Şu halde mahkemece yapılması gereken iş, ... davacı işyerine ilişkin kayıtlar celp edilerek, denetime konu 27 kişinin yaptığı iş, işyerinin kapsam ve kapasitesi, çalışmaların gerçekliği ve süresinin her tür kanıtla belirlenebilme olanağı gözetilerek, öncelikle denetime konu eksik bildirim yapıldığı tespit edilen 27 kişinin beyanlarına başvurularak, çalışmanın mevsimlik mi sürekli mi olduğu, part-time mi yoksa tam gün üzerinden mi olduğu, günlük ne kadar saat çalışıldığı sorularak saptanmalı, mahkemece alınan beyanlar denetlenmeli, ifadeler arasında çelişki bulunduğu takdirde, çelişki giderilmeli; ihtilaf konusu dönemde Kuruma verilmiş dönem bordrolarında kayden çalışması görünen bordro tanıkları re"sen belirleyip, beyan ve ifadelerini tespit edilmeli; aynı çevrede iş yapan başka işverenler veya bu işverenlerin çalıştırdığı kişiler re’sen araştırılıp saptanarak bilgi ve görgülerine başvurulup, beyanları alınmalı, dinlenen tanıkların sözlerini değerlendirirken bunların inandırıcılığı üzerinde özellikle durarak, verdikleri bilgilere nasıl vakıf olduklarını, işveren ve işçiyle, işyeriyle ilişkilerini, bazen uzun yılları kapsayan bilgilerin insan hafızasında yıllarca eksiksiz nasıl taşınabileceğini düşünmek ve tanıkları buna göre isticvap etmek; ayrıca eldeki davaya konu müfettiş raporu dışında iş bu davanın açılmasından önce veya sonra bu işyerinde yapılmış denetimler olup olmadığını, çalışan sayısının tam olarak tespit edilip edilmediğini araştırılmalı; gerekirse davacı işyeri kayıtları ve defterleri üzerinde inceleme yaptırılarak, böylece, her bir denetime konu çalıştığı tespit edilen şahıslar yönünden ayrı ayrı değerlendirilerek, uyuşmazlık konusu husus, hiçbir kuşku ve duraksamaya yer bırakmayacak biçimde çözümleyip, deliller hep birlikte değerlendirip, takdir ederek, varılacak sonuç uyarınca bir karar verilmelidir.
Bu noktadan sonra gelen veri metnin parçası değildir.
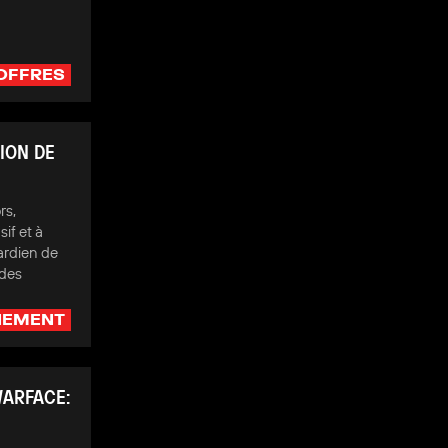
OFFRES
ION DE
rs,
if et à
Gardien de
 des
NEMENT
WARFACE: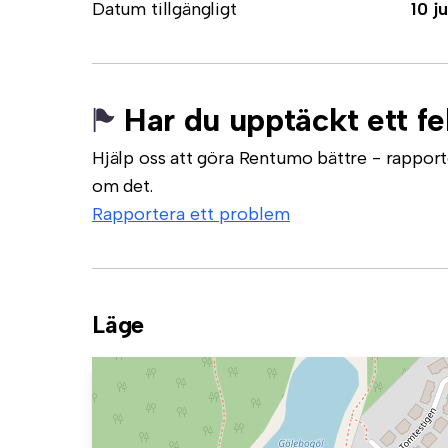
Datum tillgängligt
10 ju
Har du upptäckt ett fe
Hjälp oss att göra Rentumo bättre - rapporte
om det.
Rapportera ett problem
Läge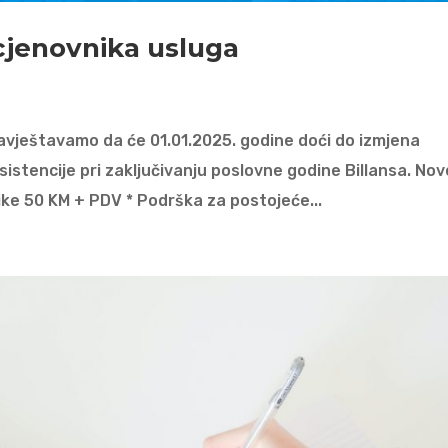
 cjenovnika usluga
avještavamo da će 01.01.2025. godine doći do izmjena
sistencije pri zaključivanju poslovne godine Billansa. Nov
ike 50 KM + PDV * Podrška za postojeće...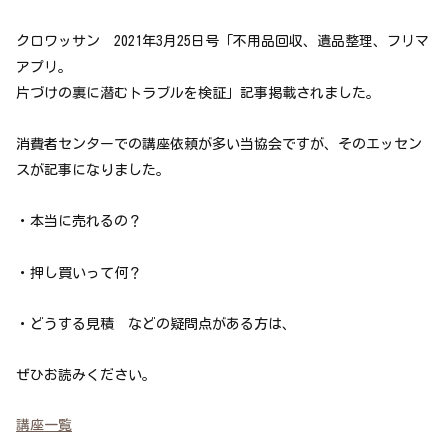
クロワッサン 2021年3月25日号「不用品回収、遺品整理、フリマ
アプリ。
片づけの裏に潜むトラブルを検証」記事掲載されました。
消費者センターでの講座依頼が多い当協会ですが、そのエッセン
スが記事になりました。
・本当に売れるの？
・押し買いって何？
・どうする見積 などの疑問点がある方は、
ぜひお読みください。
講座一覧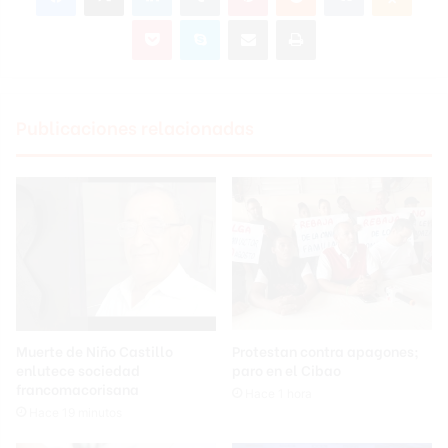
Pocket
Skype
Compartir por correo electrónico
Imprimir
Publicaciones relacionadas
Muerte de Niño Castillo
Protestan contra apagones;
enlutece sociedad
paro en el Cibao
francomacorisana
Hace 1 hora
Hace 19 minutos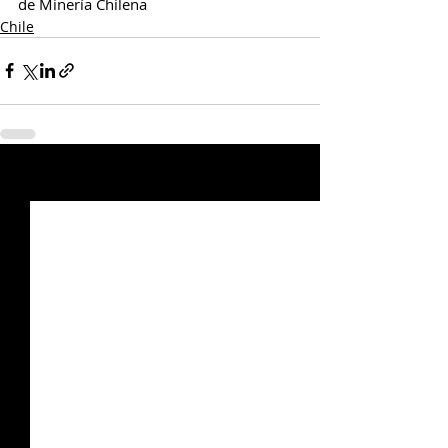
de Minería Chilena 
Chile
Entradas relacionadas
Ver todo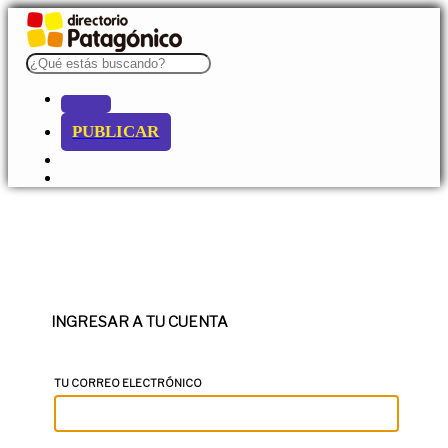
PUBLICAR
INGRESAR A TU CUENTA
TU CORREO ELECTRÓNICO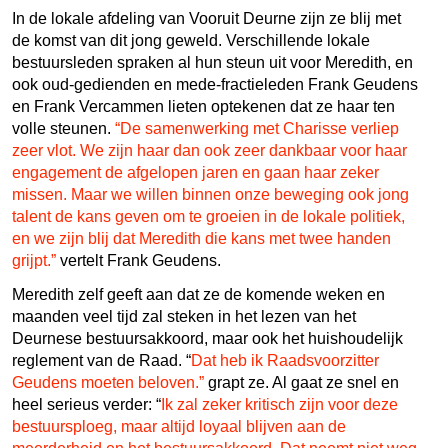
In de lokale afdeling van Vooruit Deurne zijn ze blij met
de komst van dit jong geweld. Verschillende lokale
bestuursleden spraken al hun steun uit voor Meredith, en
ook oud-gedienden en mede-fractieleden Frank Geudens
en Frank Vercammen lieten optekenen dat ze haar ten
volle steunen.
“De samenwerking met Charisse verliep
zeer vlot. We zijn haar dan ook zeer dankbaar voor haar
engagement de afgelopen jaren en gaan haar zeker
missen. Maar we willen binnen onze beweging ook jong
talent de kans geven om te groeien in de lokale politiek,
en we zijn blij dat Meredith die kans met twee handen
grijpt.”
vertelt Frank Geudens.
Meredith zelf geeft aan dat ze de komende weken en
maanden veel tijd zal steken in het lezen van het
Deurnese bestuursakkoord, maar ook het huishoudelijk
reglement van de Raad. “
Dat heb ik Raadsvoorzitter
Geudens moeten beloven.”
grapt ze. Al gaat ze snel en
heel serieus verder: “
Ik zal zeker kritisch zijn voor deze
bestuursploeg, maar altijd loyaal blijven aan de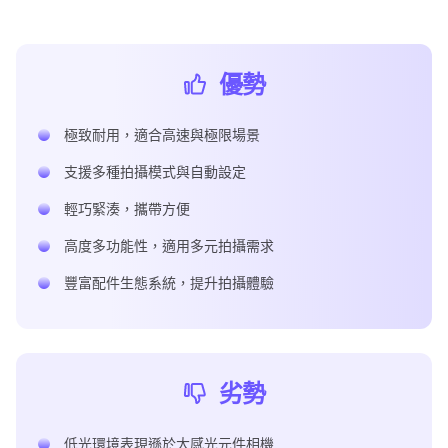
編輯工具
優勢
極致耐用，適合高速與極限場景
支援多種拍攝模式與自動設定
輕巧緊湊，攜帶方便
高度多功能性，適用多元拍攝需求
豐富配件生態系統，提升拍攝體驗
劣勢
低光環境表現遜於大感光元件相機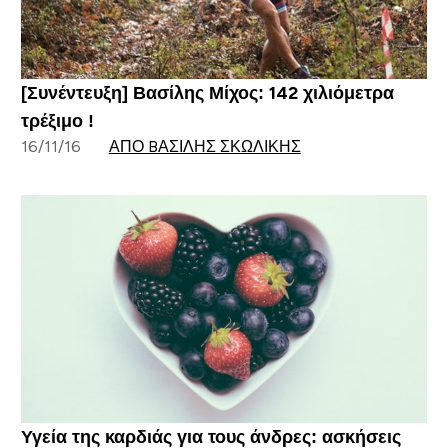
[Συνέντευξη] Βασίλης Μίχος: 142 χιλιόμετρα
τρέξιμο !
16/11/16
ΑΠΌ BΑΣΊΛΗΣ ΣΚΩΛΊΚΗΣ
Υγεία της καρδιάς για τους άνδρες: ασκήσεις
Mahkemece, bu maddi ve hukuki olgular gözetilmeksizin, eksik araştırma inceleme ve yanılgılı değerlendirme sonucunda yazılı şekilde hüküm kurulmuş olması, usul ve yasaya aykırı olup, bozma nedenidir.
O halde, davacı vekili ve davalı Kurum vekilinin bu yönleri amaçlayan temyiz itirazları kabul edilmeli ve hüküm bozulmalıdır.
SONUÇ: Temyiz edilen hükmün yukarıda açıklanan nedenlerle BOZULMASINA,temyiz harcının istek halinde davacıya iadesine, 27.6.2016 gününde oybirliği ile karar verildi.